The United Nations General Assembly will meet on Tuesday to discuss the humanitarian catastrophe in Gaza, administrators and diplomats said on Sunday after the United States rejected a Security Council resolution for a ceasefire.
According to a spokesperson for the Assembly President said a special meeting of the General Assembly has been called for Tuesday afternoon by the representatives for Egypt and Mauritania “in their respective capacities as Chair of the organization and Chair of the Arab Group for Islamic Cooperation”

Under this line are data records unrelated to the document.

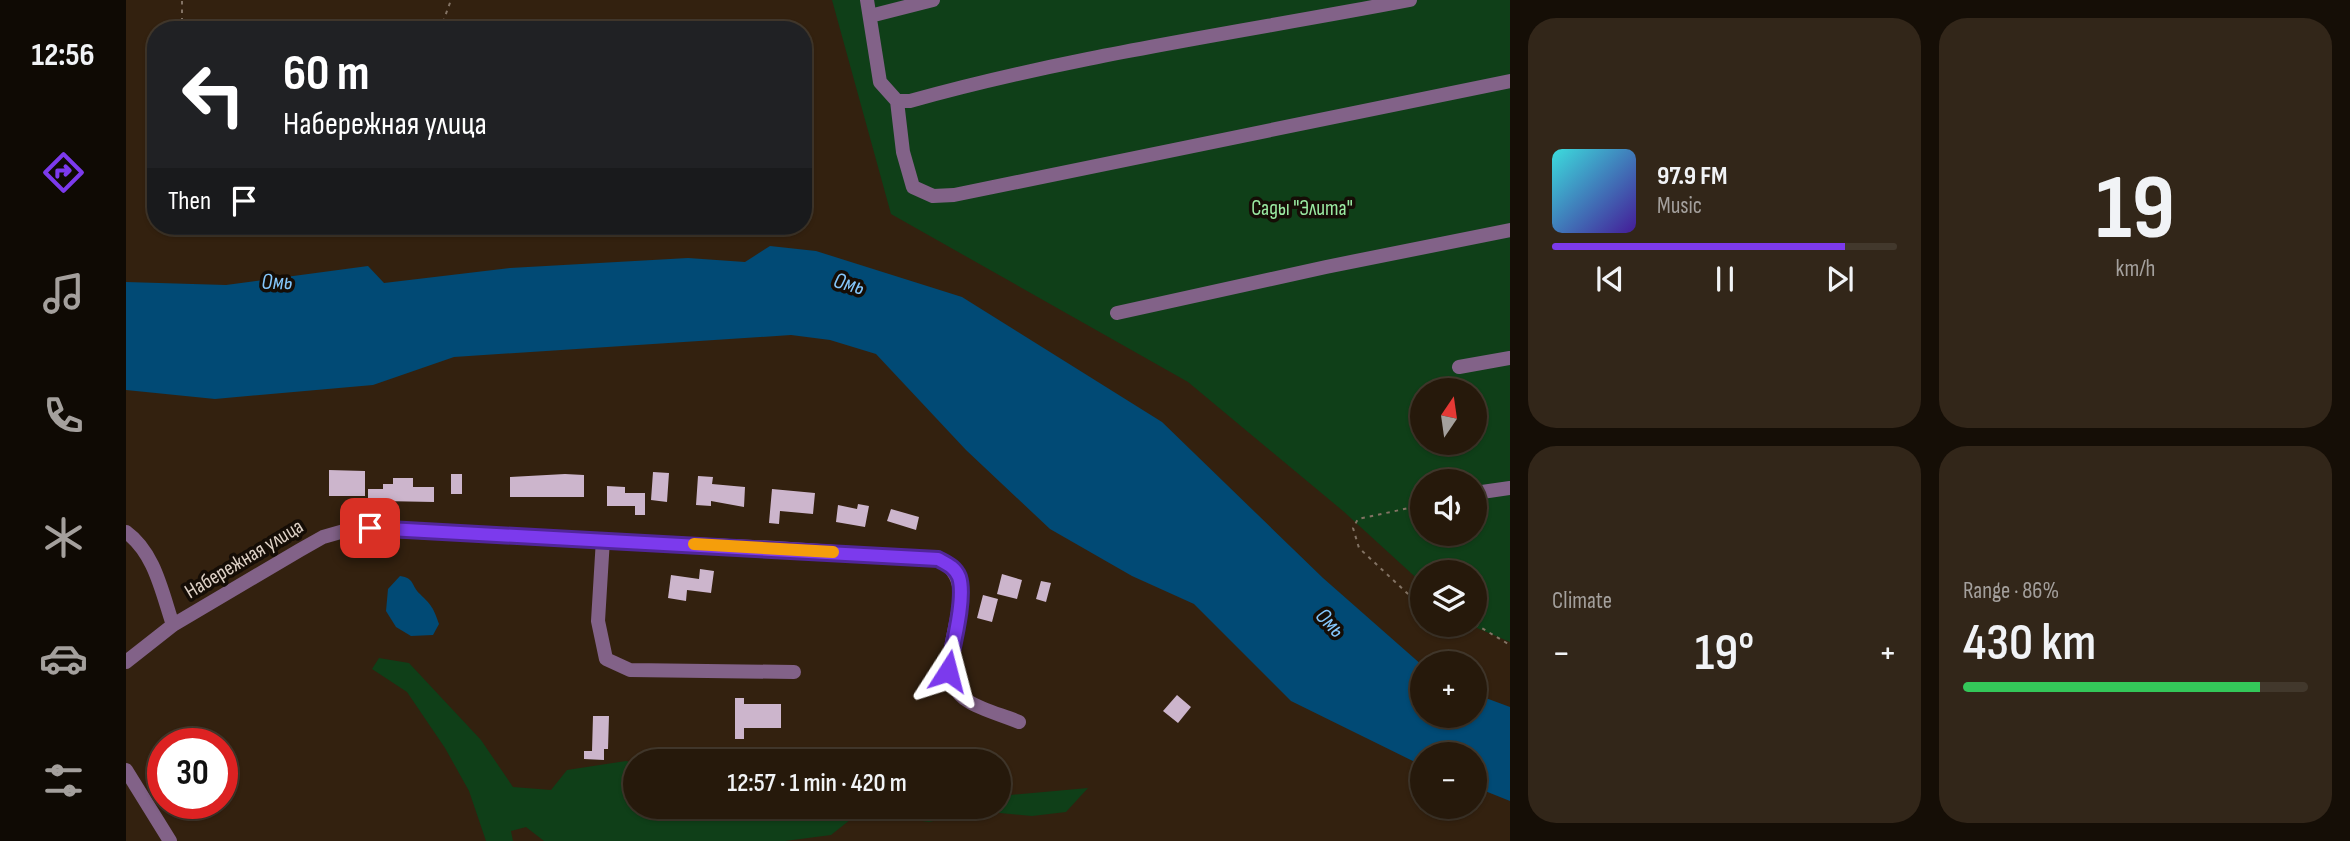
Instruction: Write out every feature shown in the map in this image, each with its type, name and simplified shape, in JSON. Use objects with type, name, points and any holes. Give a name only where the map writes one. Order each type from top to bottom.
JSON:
[{"type":"street","points":[[867,0],[880,82],[897,101],[908,175],[914,187],[933,196],[964,193],[1510,81]]},
{"type":"street","points":[[870,16],[933,0]]},
{"type":"street","points":[[897,101],[910,101],[1004,75],[1107,54],[1410,0]]},
{"type":"street","points":[[1117,313],[1510,230]]},
{"type":"street","points":[[1458,367],[1510,358]]},
{"type":"street","points":[[1487,491],[1510,488]]},
{"type":"street","name":"Набережная улица","points":[[126,662],[173,625],[323,537],[338,532],[370,528],[938,559],[951,566],[959,578],[960,601],[948,671],[954,687],[967,701],[1018,722]]},
{"type":"street","points":[[126,532],[143,547],[173,625]]},
{"type":"street","points":[[603,539],[598,621],[606,659],[630,670],[794,673]]},
{"type":"street","points":[[126,770],[170,841]]},
{"type":"path","points":[[181,21],[182,0]]},
{"type":"path","points":[[443,21],[451,0]]},
{"type":"path","points":[[1410,508],[1357,519],[1353,528],[1359,548],[1410,596]]},
{"type":"path","points":[[1487,631],[1510,645]]},
{"type":"green space","name":"Сады \"Элита\"","points":[[832,0],[1510,0],[1510,642],[1487,632],[1487,560],[1410,560],[1410,572],[1343,511],[1188,382],[891,214]]},
{"type":"green space","points":[[379,658],[409,663],[481,740],[513,787],[551,790],[567,770],[623,761],[623,819],[851,819],[831,835],[785,841],[544,841],[526,827],[511,831],[513,841],[486,841],[469,791],[445,748],[407,692],[372,669]]},
{"type":"green space","points":[[1088,788],[1066,812],[1032,816],[1011,814],[1011,795]]},
{"type":"green space","points":[[908,819],[943,819],[929,822]]},
{"type":"water","name":"Омь","points":[[770,246],[816,251],[962,297],[1162,422],[1323,578],[1410,655],[1410,728],[1487,728],[1487,698],[1510,707],[1510,801],[1487,792],[1487,742],[1410,742],[1410,760],[1291,701],[1194,604],[1132,576],[1050,529],[966,450],[876,354],[830,340],[791,335],[454,357],[373,385],[215,399],[126,390],[126,282],[226,285],[368,266],[384,283],[510,268],[688,258],[745,262]]},
{"type":"water","points":[[400,576],[411,580],[434,610],[439,624],[433,635],[411,636],[396,627],[386,611],[388,589]]},
{"type":"building","points":[[329,470],[365,471],[365,496],[329,496]]},
{"type":"building","points":[[653,472],[669,473],[667,502],[651,500]]},
{"type":"building","points":[[451,474],[462,474],[462,494],[451,494]]},
{"type":"building","points":[[584,475],[584,497],[510,497],[510,477]]},
{"type":"building","points":[[698,476],[713,477],[712,484],[745,487],[744,507],[711,501],[711,506],[696,505]]},
{"type":"building","points":[[393,478],[413,478],[413,487],[434,487],[434,502],[382,501],[382,508],[368,508],[368,489],[383,489],[383,484],[393,484]]},
{"type":"building","points":[[607,486],[625,487],[625,493],[645,493],[645,515],[635,515],[635,506],[607,506]]},
{"type":"building","points":[[772,489],[815,493],[813,514],[780,511],[779,524],[769,523]]},
{"type":"building","points":[[858,504],[869,506],[865,527],[836,522],[838,505],[857,509]]},
{"type":"building","points":[[891,509],[919,517],[916,530],[887,521]]},
{"type":"building","points":[[700,569],[714,571],[711,593],[687,590],[686,601],[668,598],[671,575],[699,579]]},
{"type":"building","points":[[1002,574],[1022,580],[1017,599],[997,594]]},
{"type":"building","points":[[1041,581],[1051,583],[1046,602],[1036,599]]},
{"type":"building","points":[[983,595],[998,599],[992,622],[977,618]]},
{"type":"building","points":[[1177,695],[1191,707],[1178,723],[1163,711]]},
{"type":"building","points":[[735,698],[744,698],[744,704],[781,704],[781,728],[744,728],[744,739],[735,739]]},
{"type":"building","points":[[593,716],[609,716],[608,749],[604,749],[604,760],[584,759],[584,751],[592,751]]},
{"type":"slow traffic","points":[[694,544],[833,552]]},
{"type":"route","points":[[370,528],[938,559],[951,566],[959,578],[960,601],[948,671]]}]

Conforming to diplomatic sources, the General Assembly, whose resolutions are nullified, might vote on a text for a truce resolution at the meeting.
An outline of the text seen by AFP closely follows the language of Friday’s rejected Security Council resolution, “expressing grave concern over the catastrophic humanitarian situation in the Gaza Strip.”
It demands “an immediate humanitarian truce” along with “immediate and unconditional release of all hostages.”
The United States blocked the truce resolution on Friday after UN Secretary-General Antonio Guterres called an emergency meeting of the Security Council, positioning the rarely-used Article 99 of the UN Charter to bring to the council’s attention.
“Any matter which, in his opinion, may threaten the maintenance of international peace and security.”
Guterres said the accumulation of “authority and credibility” has been “severely eroded” by its delayed response to the war.”
At the end of October, in another of its resolutions, the General Assembly called for an “instant, durable and sustained humanitarian truce leading to ending of hostilities” between Israel and Hamas.
Two weeks later the Security Council broke its silence on the war for the first time by calling for “extended pauses and humanitarian corridors” — using less clear language than a ceasefire or a truce.